Die Stuhlreihen füllen sich allmählich, Nora smalltalked am Stehtisch. Es ist die erste Lesung in unserer Funkstation und ich muss sagen, dass eine solche Veranstaltung diesem Haus richtig gut steht. Lichterkette und Sofa empfangen die Besucher*innen – ja, es sind auch ein paar Männer dabei! – noch ein Getränk an der Bar holen und dann geht’s auch schon los. Ich begrüße die Gäste, stelle Nora Imlau kurz vor und dann fängt sie an, zu erzählen.
Gefühlsstarke Kinder kennen von ihren Emotionen nur die Extremvariante
„Wie wir sind, ist nie nur eine Frage der Erziehung, sondern wir bringen auch schon ganz viel mit“, erklärt Nora ihren Zuhörer*innen, während sie über die Bühne geht. Einen Stuhl braucht sie nicht; sie braucht Platz, um ihre Ausführungen mit Gestiken zu untermalen. Die Gäste hängen wie gebannt an ihren Lippen, viele schreiben mit. Nora Imlau ist vierfache Mutter – ihr zweites Kind ist gefühlsstark. „Dieses Kind kam auf die Welt und war auch ganz wunderbar, wir haben als Eltern nur viel weniger Komplimente bekommen als beim ersten“, berichtet Nora. Feinfühliger, wilder, energiegeladener, empfindlicher – als Nora merkt, dass ihr Kind anders ist als andere, fängt sie an, zu recherchieren. Weshalb kennt ihr Kind von jedem Gefühl nur die Extremvariante und macht sich das Leben oft selbst so schwer? Im Zuge ihrer Nachforschungen stößt Nora auf den Begriff der „Spirited Children“, den die amerikanische Autorin Mary Sheedy Kurcinka geprägt hat. Ein Licht geht auf.
„Die gefühlsstarken Kinder machen kein Drama, sondern sie erleben eins“, erzählt Nora. „Das ist in dem Moment ihre Wirklichkeit, sie können da nicht raus.“ Was wiederum aber nicht heißen soll, die Aussage ‚Mein Kind ist gefühlsstark‘ als Universalentschuldigung zu nutzen. „Ich sage: Kuckt mit viel Warmherzigkeit auf diese Kinder. Es geht nicht darum, ihnen einfach das Ruder zu überlassen, in dem Sturm der großen Gefühle, ganz im Gegenteil: sie brauchen uns Eltern sehr für die Selbstregulation“, erklärt Nora.
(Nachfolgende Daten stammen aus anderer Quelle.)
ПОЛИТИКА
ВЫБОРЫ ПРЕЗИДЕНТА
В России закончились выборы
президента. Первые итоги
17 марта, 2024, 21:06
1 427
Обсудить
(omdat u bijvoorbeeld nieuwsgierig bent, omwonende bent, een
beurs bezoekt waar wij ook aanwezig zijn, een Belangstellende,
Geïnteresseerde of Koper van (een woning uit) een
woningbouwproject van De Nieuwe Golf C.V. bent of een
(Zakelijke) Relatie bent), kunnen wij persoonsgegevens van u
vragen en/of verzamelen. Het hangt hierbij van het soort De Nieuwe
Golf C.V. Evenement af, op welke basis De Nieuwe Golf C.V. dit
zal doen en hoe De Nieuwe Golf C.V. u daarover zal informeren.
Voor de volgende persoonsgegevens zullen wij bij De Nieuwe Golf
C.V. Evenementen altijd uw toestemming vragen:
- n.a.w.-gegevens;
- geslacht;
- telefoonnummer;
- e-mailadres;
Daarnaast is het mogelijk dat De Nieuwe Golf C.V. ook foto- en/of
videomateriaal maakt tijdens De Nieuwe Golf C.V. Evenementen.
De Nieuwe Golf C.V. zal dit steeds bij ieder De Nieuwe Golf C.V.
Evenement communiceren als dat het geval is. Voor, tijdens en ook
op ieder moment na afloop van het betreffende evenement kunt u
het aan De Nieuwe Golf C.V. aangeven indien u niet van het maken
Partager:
Du bist anders, du bist gut
‚Lesung‘ ist an diesem Abend das falsche Wort; Nora rezipiert ihr aktuelles Buch „Du bist anders, du bist gut“ in einem beeindruckenden Vortrag. Am liebsten hätte ich ein Aufnahmegerät zur Hand, um ja keine Aussage zu verpassen. Nach einer rund dreiviertel Stunde starten wir die Fragerunde, die Finger schießen nach meinem Aufruf in die Höhe. „Mein Kind hatte heute einen riesigen Wutanfall, als es nicht mehr weiter kucken durfte“, berichtet eine Mutter, „und es hat mich angespuckt“, ergänzt sie. Andere Eltern erzählen von anstrengenden Anziehsituationen am Morgen oder von Herausforderungen, die ein gefühlsstarkes Kind für das Geschwisterkind mit sich bringt. Eine Mutter vor Ort arbeitet beim Jugendamt und hat tagtäglich mit Eltern und Pädagog*innen zu tun, für denen der Begriff „gefühlsstark“ noch ein Fremdwort zu sein scheint.
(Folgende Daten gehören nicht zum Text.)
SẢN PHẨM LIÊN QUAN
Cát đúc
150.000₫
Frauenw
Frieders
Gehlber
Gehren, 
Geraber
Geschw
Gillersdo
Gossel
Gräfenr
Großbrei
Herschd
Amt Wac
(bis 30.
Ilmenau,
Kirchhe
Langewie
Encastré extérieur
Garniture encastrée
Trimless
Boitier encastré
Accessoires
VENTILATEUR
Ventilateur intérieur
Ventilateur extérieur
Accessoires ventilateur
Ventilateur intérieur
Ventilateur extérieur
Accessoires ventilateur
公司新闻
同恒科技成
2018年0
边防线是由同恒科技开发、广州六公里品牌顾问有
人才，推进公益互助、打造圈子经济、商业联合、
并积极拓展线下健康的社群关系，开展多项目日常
„In den USA sind die gefühlsstarken Kinder schon längst kein Novum mehr, da wird auch im schulischen Kontext davon gesprochen“, erzählt Nora. „Hierzulande kommt der Begriff jetzt erst so langsam in den Köpfen an.“ Wir könnten die Fragerunde noch ewig weiterführen, das Bedürfnis nach Wissen und Unterstützung steht den Besucher*innen dieses Abends ins Gesicht geschrieben. „Sprichst Du mit Deinem Kind bzw. seinen Geschwistern darüber, dass es anders ist?“ fragt abschließend eine Frau im Publikum und trifft mir damit voll ins Herz. Genau das hätte ich Nora auch noch gerne gefragt.
Strategien und Settings by Nora Imlau
„Wichtig ist auf jeden Fall, den Kindern zu zeigen, was ihre Stärken sind. Und unsere Verschiedenheit ist ja auch eine große Stärke, denn so ergänzen wir uns“, erzählt Nora und berichtet von den Clans, in denen schon zu Urzeiten jede*r das in den Familienalltag eingebracht hat, was er am besten konnte. Für Situationen, in denen das Fass kurz vorm Überlaufen ist, empfiehlt Nora, ein Setting zu schaffen, um die Selbstregulation wieder herstellen zu können. „Ich mache dann zum Beispiel Fernsehen und Kakao“, sagt Nora. „Das würde ich natürlich nicht immer machen, aber es ist eine Strategie, um mich und die Kinder erstmal zu beruhigen und dann weiter zu schauen“.
Als ich Nora Imlau von der Bühne verabschiedet habe, verfallen die Zuhörer*innen untereinander ins Gespräch, man tauscht sich aus. Nora signiert Bücher am Bücherstand und beantwortet noch letzte Fragen, die ihren Fans auf dem Herzen liegen. Eine Frau hat ihr Ticket im Rahmen unseres Adventskalenders auf Instagram gewonnen und ist extra aus Salzburg angereist. Sie nimmt ein Buch mit nach Hause , und ich nehme mit: es geht ums gesehen werden bei den gefühlsstarken Kindern (und nicht nur bei denen). Es geht darum, ehrlich mit ihnen zu sein und ihnen nicht das Gefühl zu geben, nicht zu passen. Strategien zu entwickeln und Wut umlenken können. Und sich von der Erziehung zu verabschieden, die uns Eltern vor die Aufgabe stellt, aus unseren Kindern gute Menschen machen zu müssen. Die Kleinen haben schon jede Menge an Bord, wenn sie ihre Reise auf der Welt antreten; und dann liegt es an uns, sie liebevoll und mit viel Verständnis zu begleiten.